Julien Rueflin legte den Grundstein für den Erfolg des 260 PS starken Turbo-Benziners. "Nach Jürgen Netts Problemen konnte ich die Führung übernehmen und diese konstant ausbauen. Besonderen Spaß hat mir vor allem das neue sequentielle Getriebe bereitet."

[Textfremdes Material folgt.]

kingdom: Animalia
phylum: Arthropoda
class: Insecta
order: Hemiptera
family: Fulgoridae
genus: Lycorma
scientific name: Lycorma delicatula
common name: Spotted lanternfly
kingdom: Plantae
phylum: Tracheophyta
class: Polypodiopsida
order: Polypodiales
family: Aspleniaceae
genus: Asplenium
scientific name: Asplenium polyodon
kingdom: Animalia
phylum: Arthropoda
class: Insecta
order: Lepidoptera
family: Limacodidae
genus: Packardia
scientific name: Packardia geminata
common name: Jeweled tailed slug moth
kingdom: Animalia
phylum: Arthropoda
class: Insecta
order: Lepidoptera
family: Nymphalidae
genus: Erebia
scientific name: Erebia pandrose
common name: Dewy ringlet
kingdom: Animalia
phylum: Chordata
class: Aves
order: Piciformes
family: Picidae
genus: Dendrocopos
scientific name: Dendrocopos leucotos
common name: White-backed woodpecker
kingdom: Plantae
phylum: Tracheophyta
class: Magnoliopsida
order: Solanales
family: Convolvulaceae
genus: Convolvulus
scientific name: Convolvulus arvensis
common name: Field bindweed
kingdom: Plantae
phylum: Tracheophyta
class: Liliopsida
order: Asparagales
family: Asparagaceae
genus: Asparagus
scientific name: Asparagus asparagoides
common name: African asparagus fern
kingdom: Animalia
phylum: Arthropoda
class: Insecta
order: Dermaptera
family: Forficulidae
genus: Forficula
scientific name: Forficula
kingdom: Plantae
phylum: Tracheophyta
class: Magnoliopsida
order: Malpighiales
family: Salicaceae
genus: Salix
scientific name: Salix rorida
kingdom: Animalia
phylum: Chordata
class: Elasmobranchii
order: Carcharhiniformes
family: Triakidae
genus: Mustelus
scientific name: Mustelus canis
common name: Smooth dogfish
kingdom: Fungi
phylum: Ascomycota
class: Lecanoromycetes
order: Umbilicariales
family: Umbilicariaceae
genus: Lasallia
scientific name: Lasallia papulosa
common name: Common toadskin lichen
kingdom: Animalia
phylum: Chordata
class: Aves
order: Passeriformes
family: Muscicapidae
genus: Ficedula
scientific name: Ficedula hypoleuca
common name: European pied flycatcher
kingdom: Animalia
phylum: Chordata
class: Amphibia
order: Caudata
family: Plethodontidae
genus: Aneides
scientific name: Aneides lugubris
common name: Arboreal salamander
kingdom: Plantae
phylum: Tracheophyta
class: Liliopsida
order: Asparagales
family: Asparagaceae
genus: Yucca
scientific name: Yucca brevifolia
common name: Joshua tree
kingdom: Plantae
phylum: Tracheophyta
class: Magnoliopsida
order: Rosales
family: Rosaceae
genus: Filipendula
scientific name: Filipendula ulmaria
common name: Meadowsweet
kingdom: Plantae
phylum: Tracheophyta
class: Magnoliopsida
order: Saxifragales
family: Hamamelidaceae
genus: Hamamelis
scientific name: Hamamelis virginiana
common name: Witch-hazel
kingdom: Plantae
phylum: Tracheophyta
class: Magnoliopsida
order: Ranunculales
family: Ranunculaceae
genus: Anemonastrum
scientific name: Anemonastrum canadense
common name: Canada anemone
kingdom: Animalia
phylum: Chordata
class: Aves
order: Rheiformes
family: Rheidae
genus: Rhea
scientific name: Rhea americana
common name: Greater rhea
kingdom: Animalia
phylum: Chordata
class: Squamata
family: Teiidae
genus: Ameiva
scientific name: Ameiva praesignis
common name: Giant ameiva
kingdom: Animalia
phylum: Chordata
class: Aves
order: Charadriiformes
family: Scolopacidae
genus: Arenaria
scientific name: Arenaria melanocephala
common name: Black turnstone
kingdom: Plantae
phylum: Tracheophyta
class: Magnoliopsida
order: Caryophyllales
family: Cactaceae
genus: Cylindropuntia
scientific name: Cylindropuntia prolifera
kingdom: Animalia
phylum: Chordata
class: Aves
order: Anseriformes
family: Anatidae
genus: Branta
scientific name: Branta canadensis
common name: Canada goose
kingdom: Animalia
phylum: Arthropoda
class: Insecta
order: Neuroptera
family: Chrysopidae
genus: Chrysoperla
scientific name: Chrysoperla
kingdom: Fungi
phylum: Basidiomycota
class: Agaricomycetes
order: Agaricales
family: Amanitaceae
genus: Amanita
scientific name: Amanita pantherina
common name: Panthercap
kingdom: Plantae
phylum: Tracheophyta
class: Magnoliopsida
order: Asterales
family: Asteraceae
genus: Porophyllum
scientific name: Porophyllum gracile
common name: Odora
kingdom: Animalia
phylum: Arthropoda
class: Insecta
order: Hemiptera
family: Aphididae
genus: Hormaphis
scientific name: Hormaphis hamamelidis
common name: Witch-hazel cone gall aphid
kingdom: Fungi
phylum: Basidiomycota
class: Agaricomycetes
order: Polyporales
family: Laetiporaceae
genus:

Nach sechs Umläufen übernahm Julien Piguet planmäßig das Volant des dynamischen Sport-Coupés. "Aufgrund von leichtem Nieselregen entschied ich mich für Intermediates, doch der Regen wurde immer stärker", erklärte der Franzose seinen Zusatzstopp drei Runden später. "Mit den Regenreifen konnte ich dann viele stärkere Wettbewerber überholen. Ein großes Lob an unseren Partner Kumho: Bei allen Bedingungen boten die Reifen perfekten Gripp." Kurz nachdem Steven Palette das Cockpit übernommen hatte, erfolgte der vorzeitige Rennabbruch aufgrund von Sichtweiten unter 50 Metern im Start-und-Ziel-Bereich.
 
Peugeot 207 RC sorgt für Klassen-Doppelsieg
 
Mit ihrem zweiten Rang sorgten Ronny und Jürg Tobler für einen Peugeot Doppelsieg in der Klasse SP2T. "Unser Peugeot lief hervorragend, wir hatten lediglich Vibrationen beim Bremsen", sagte Startfahrer Jürg Tobler.